С другой стороны, острое чувство собственной неполноценности заставляло меня искать позитивную компенсацию имеющегося недостатка. Я изо всех сил старался не отставать от других; я брал штурмом задачи, которые были трудны для меня, а окружающим, казалось, давались легко. Такой подход к решению проблем вошел в привычку, оставшуюся со мной на всю жизнь. Негатив, связанный с дислексией, в значительной степени обратился на пользу. К счастью, со временем мне удалось научиться лучше читать. Многие слова, которые я поначалу обращал в звуки, чтобы затем осознать их смысл, я быстро запоминал, а потом распознавал автоматически. Это позволило ускорить чтение.

У дислексии была и еще одна положительная сторона, во всяком случае, для меня.

Я мыслю обобщенно, а не пошагово. Делаю выводы быстро, не тону в мелочах и часто вижу суть вопроса, общую картину прежде, чем начинаю различать детали.
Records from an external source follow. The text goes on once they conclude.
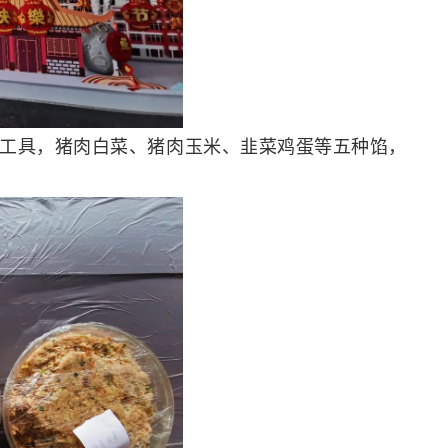
工具，猪肉白菜、猪肉玉米、韭菜鸡蛋等五种馅，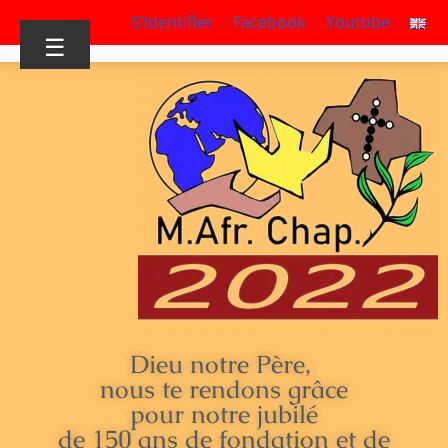
S’identifier
Facebook
Youtube
☰
Dieu notre Père,
nous te rendons grâce
pour notre jubilé
de 150 ans de fondation et de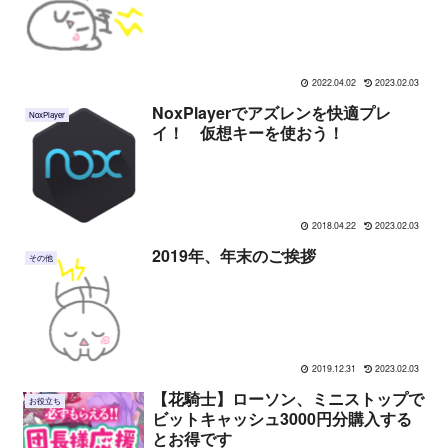
2022.04.02
2023.02.03
NoxPlayerでアズレンを快適プレ
NoxPlayer
イ！ 仮想キーを使おう！
2018.04.22
2023.02.03
2019年、年末のご挨拶
その他
2019.12.31
2023.02.03
【花騎士】ローソン、ミニストップで
お役立ち
ビットキャッシュ3000円分購入する
とお得です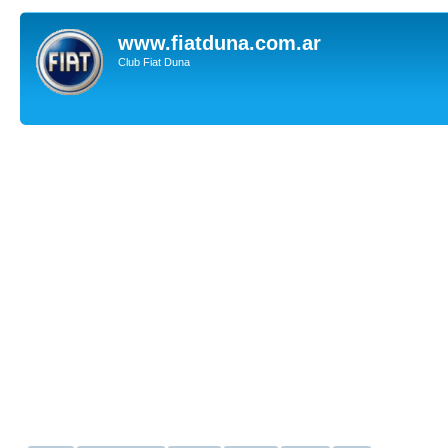
www.fiatduna.com.ar
Club Fiat Duna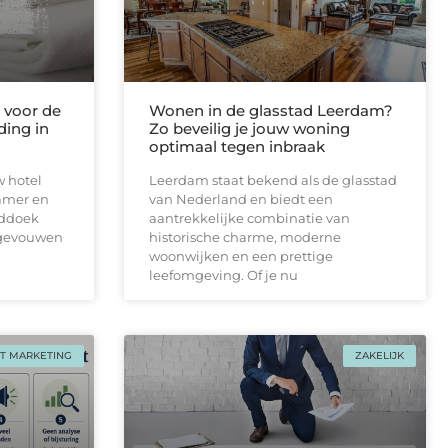
voor de
Wonen in de glasstad Leerdam?
ding in
Zo beveilig je jouw woning
optimaal tegen inbraak
w hotel
Leerdam staat bekend als de glasstad
amer en
van Nederland en biedt een
nddoek
aantrekkelijke combinatie van
pgevouwen
historische charme, moderne
woonwijken en een prettige
leefomgeving. Of je nu
T MARKETING
ZAKELIJK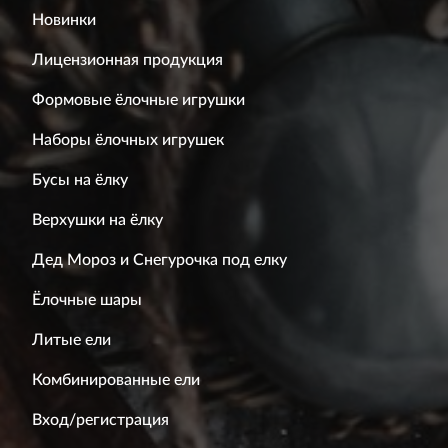
Новинки
Лицензионная продукция
Формовые ёлочные игрушки
Наборы ёлочных игрушек
Бусы на ёлку
Верхушки на ёлку
Дед Мороз и Снегурочка под елку
Ёлочные шары
Литые ели
Комбинированные ели
Вход/регистрация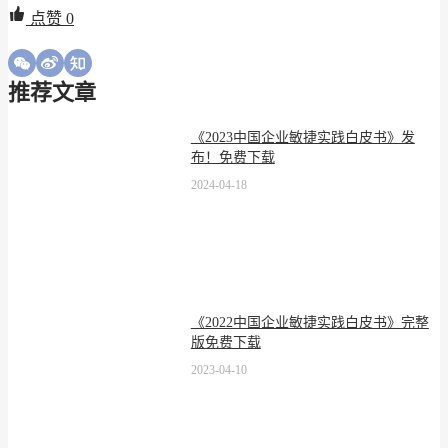
点赞
0
推荐文章
《2023中国企业敏捷实践白皮书》发
布！免费下载
2024-04-18
《2022中国企业敏捷实践白皮书》完整
版免费下载
2023-04-10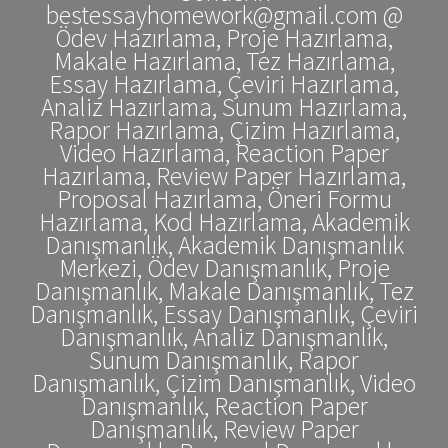
bestessayhomework@gmail.com @
Ödev Hazırlama, Proje Hazırlama,
Makale Hazırlama, Tez Hazırlama,
Essay Hazırlama, Çeviri Hazırlama,
Analiz Hazırlama, Sunum Hazırlama,
Rapor Hazırlama, Çizim Hazırlama,
Video Hazırlama, Reaction Paper
Hazırlama, Review Paper Hazırlama,
Proposal Hazırlama, Öneri Formu
Hazırlama, Kod Hazırlama, Akademik
Danışmanlık, Akademik Danışmanlık
Merkezi, Ödev Danışmanlık, Proje
Danışmanlık, Makale Danışmanlık, Tez
Danışmanlık, Essay Danışmanlık, Çeviri
Danışmanlık, Analiz Danışmanlık,
Sunum Danışmanlık, Rapor
Danışmanlık, Çizim Danışmanlık, Video
Danışmanlık, Reaction Paper
Danışmanlık, Review Paper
Это очень пригодилось при работе в компании Schwab, когда часто приходилось думать о том, как создать наилучшие условия для инвестора. Мы придумывали конечный результат и только потом решали, как его достичь.

Не я один в детстве страдал от дислексии и плохо учился, а затем преуспел в бизнесе. С подобными проблемами в обучении сталкивались Джон Чемберс из Cisco, Крейг Маккоу – один из создателей беспроводной телефонной связи, Джон Рид из CitiBank, Ричард Брэнсон из Virgin. Продолжать список можно долго. Наверное, это не случайные совпадения.

В первый год в Стэнфорде я жил в общежитии «Сото» в комнате на двоих: две кровати, два письменных стола, два шкафа. На второй год переехал в дом студенческого братства[8] «Сигма Ню». На последнем курсе колледжа, в декабре 1958 года, я женился. Сюзан тоже училась в Стэнфорде. Она была на два года младше. Умная девушка, принадлежавшая к обществу «Фи-бета-каппа»[9], а я учился с горем пополам. Казалось, надо много трудиться, чтобы догнать ее. И все же мне удалось собраться и хорошо себя проявить.

Предыдущие два года у меня были хорошие оценки по экономике, так что мой тесть, Ральф Коттер, решил представить меня декану Стэнфордской школы бизнеса Эрни Арбаклу. Ральф и Эрни были одноклассниками, а затем входили в одно братство в колледже. По счастью, я довольно неплохо сдал выпускные тесты и сумел доказать, что готов работать, не жалея сил. Мои отметки неуклонно улучшались, особенно по экономике. Я сказал Арбаклу: «Я сделаю все, чтобы добиться успеха». И он мне поверил. Декан Арбакл дал мне шанс, и меня приняли в бизнес-школу. Через много лет я смог выразить ему признательность: пожертвовал деньги на создание нового студенческого кафетерия, названного в честь декана Arbuckle café.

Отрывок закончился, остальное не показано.